Now, let’s dig into the findings!

Results

Given I’ve been working on this for about a week in total, I’m very happy with the outcome. Here are some issues the fuzzer found:

Corrupted thread due to eagerly starting tool calls during streaming

While streaming tool use blocks from the Anthropic API, we invoked tools eagerly, while not all of them were finished streaming. This, in combination with how state was managed, led to tool results being incorrectly split across messages. Anthropic’s API would reject any further requests, and the thread would essentially be corrupted. This was reported by a user and was the first issue we found and fixed using the fuzzer.

Another variation, which the fuzzer also found, this was a race condition where user messages interfered at a particular timing with ongoing tool calls, splitting them up incorrectly.

Subagent tool calls not terminating when subthread tool calls were rejected

Due to a recent change in behavior, where we don’t run inference automatically after tool call rejection, subagents could end up never signalling their termination, which led to the main thread never reaching an idle state.

I confirmed this in both VSCode and the CLI: infinite spinners, indeed.

Tool calls blocked on user not getting cancelled after user message

Due to how some tool calls require confirmation, like reading files outside the workspace or running some shell commands, in combination how we represent and track termination of tools, there’s a possibility for such tools to be resumed and then, after an immediate user cancellation, not be properly cancelled. This leads to incorrect mutations of the thread data.

I’ve not yet found the cause of this issue, but it’s perfectly reproducible, so that’s a start.

Furthermore, we were able to verify an older bug fix, where Anthropic’s API would send an invalid message with an empty tool use block array. That used to get the agent into an infinite loop. With the fuzzer, we verified and improved the old fix which had missed another case.

How about number of test runs and timeouts? Most of these bugs were found almost immediately, i.e. within a second. The last one in the list above takes longer, around a minute normally. We run a short version of each fuzzer in every CI build, and longer runs on a nightly basis. This is up for a lot of tuning and experimentation.

Why the Entropy Buffer?

So why the entropy buffer instead of a seeded PRNG? The idea is to use that buffer to mutate the test input, instead of just bombarding with random data every time. If we can track which parts of the entropy was used where, we can make those slices “smaller” or “bigger.” We can use something like gradient descent or simulated annealing to optimize inputs, maximizing some objective function set by the fuzzer. Finally, we might be able to minimize inputs by manipulating the entropy.

In case the JavaScript community gets some powerful fuzzing framework like AFL+, that could also just be plugged in. Who knows, but I find this an interesting approach that’s worth exploring. I believe the entropy buffer approach is also similar to how Hypothesis works under the hood. Someone please correct me if that’s not the case.

Anyhow, that’s today’s report from the generative testing mines. Cheers!

* **DATASET**:
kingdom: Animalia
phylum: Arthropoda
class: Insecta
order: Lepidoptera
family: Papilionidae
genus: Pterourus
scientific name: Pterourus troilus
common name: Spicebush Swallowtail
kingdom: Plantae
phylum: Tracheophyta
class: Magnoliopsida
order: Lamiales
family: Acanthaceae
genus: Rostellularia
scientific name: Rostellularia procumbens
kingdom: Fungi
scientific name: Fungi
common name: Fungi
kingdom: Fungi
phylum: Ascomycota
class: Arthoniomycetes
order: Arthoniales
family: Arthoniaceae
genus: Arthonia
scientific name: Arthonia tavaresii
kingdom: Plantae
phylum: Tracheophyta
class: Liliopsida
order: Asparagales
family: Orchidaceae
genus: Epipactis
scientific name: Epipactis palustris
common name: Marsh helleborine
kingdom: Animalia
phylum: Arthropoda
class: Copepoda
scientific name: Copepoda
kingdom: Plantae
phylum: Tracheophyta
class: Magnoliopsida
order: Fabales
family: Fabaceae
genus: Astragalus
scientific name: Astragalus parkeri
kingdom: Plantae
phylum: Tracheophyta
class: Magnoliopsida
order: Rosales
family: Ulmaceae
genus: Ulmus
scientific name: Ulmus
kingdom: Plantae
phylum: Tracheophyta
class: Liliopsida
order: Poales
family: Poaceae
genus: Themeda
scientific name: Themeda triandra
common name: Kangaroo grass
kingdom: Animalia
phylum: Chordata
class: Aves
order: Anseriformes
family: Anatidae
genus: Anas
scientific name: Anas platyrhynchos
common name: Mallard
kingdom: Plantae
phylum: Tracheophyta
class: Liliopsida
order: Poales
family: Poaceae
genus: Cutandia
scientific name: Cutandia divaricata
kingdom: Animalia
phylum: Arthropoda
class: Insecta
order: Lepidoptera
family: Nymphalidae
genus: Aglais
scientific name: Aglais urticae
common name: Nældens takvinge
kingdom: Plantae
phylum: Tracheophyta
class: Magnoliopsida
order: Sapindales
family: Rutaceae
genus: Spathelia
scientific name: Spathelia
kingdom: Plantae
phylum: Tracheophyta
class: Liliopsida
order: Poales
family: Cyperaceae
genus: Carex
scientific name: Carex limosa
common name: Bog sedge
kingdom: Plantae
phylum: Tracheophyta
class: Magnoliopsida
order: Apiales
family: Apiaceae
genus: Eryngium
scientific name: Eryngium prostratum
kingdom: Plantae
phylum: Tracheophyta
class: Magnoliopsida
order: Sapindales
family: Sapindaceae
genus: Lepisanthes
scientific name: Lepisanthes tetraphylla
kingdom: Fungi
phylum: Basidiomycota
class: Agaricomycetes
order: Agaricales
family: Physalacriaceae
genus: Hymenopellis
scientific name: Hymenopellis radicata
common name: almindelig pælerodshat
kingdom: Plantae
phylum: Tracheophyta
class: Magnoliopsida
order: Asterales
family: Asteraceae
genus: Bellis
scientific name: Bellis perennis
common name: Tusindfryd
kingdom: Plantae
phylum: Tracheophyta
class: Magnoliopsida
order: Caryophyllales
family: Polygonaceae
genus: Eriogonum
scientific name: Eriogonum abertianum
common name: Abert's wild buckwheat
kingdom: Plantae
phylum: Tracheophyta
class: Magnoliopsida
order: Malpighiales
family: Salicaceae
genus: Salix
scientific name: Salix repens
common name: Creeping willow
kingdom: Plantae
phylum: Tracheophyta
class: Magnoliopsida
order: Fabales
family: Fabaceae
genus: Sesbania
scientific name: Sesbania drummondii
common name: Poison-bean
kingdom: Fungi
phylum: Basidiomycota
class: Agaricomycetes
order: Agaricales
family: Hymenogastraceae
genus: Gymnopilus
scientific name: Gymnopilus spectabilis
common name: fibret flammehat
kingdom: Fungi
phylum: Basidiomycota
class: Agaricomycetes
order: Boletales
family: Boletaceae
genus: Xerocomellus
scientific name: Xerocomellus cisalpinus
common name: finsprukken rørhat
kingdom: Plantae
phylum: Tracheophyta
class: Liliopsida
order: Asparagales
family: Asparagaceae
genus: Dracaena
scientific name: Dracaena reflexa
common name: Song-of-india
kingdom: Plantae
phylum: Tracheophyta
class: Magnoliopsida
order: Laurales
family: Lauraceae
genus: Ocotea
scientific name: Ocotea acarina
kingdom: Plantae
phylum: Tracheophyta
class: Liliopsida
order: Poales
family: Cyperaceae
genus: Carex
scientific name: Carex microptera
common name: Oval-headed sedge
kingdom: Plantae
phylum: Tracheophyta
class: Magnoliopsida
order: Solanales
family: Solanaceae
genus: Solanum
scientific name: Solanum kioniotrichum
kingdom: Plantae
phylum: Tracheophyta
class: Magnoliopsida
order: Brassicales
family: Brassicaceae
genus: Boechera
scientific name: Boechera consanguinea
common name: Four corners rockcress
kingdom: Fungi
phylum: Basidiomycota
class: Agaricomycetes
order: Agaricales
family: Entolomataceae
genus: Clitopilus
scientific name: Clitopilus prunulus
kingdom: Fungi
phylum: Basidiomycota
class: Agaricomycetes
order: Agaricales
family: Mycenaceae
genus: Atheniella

* **EXERCISE INSTRUCTIONS**:
a) Answer from the fuzzing report:
(i) How long had the author been working on the fuzzer in total?
(ii) How long does the last bug in the list normally take the fuzzer to find?
(iii) What does the author believe the entropy buffer approach is similar to?
b) Repeat, word for word, the portion of the fuzzing report between "Given I’ve been" and "them up incorrectly.", inclusive.
Rely on the fuzzing report alone.

* **SOLUTIONS TO THE EXERCISE**:
a)
(i) About a week.
(ii) Around a minute.
(iii) How Hypothesis works under the hood.

b)
Given I’ve been working on this for about a week in total, I’m very happy with the outcome. Here are some issues the fuzzer found:

Corrupted thread due to eagerly starting tool calls during streaming

While streaming tool use blocks from the Anthropic API, we invoked tools eagerly, while not all of them were finished streaming. This, in combination with how state was managed, led to tool results being incorrectly split across messages. Anthropic’s API would reject any further requests, and the thread would essentially be corrupted. This was reported by a user and was the first issue we found and fixed using the fuzzer.

Another variation, which the fuzzer also found, this was a race condition where user messages interfered at a particular timing with ongoing tool calls, splitting them up incorrectly.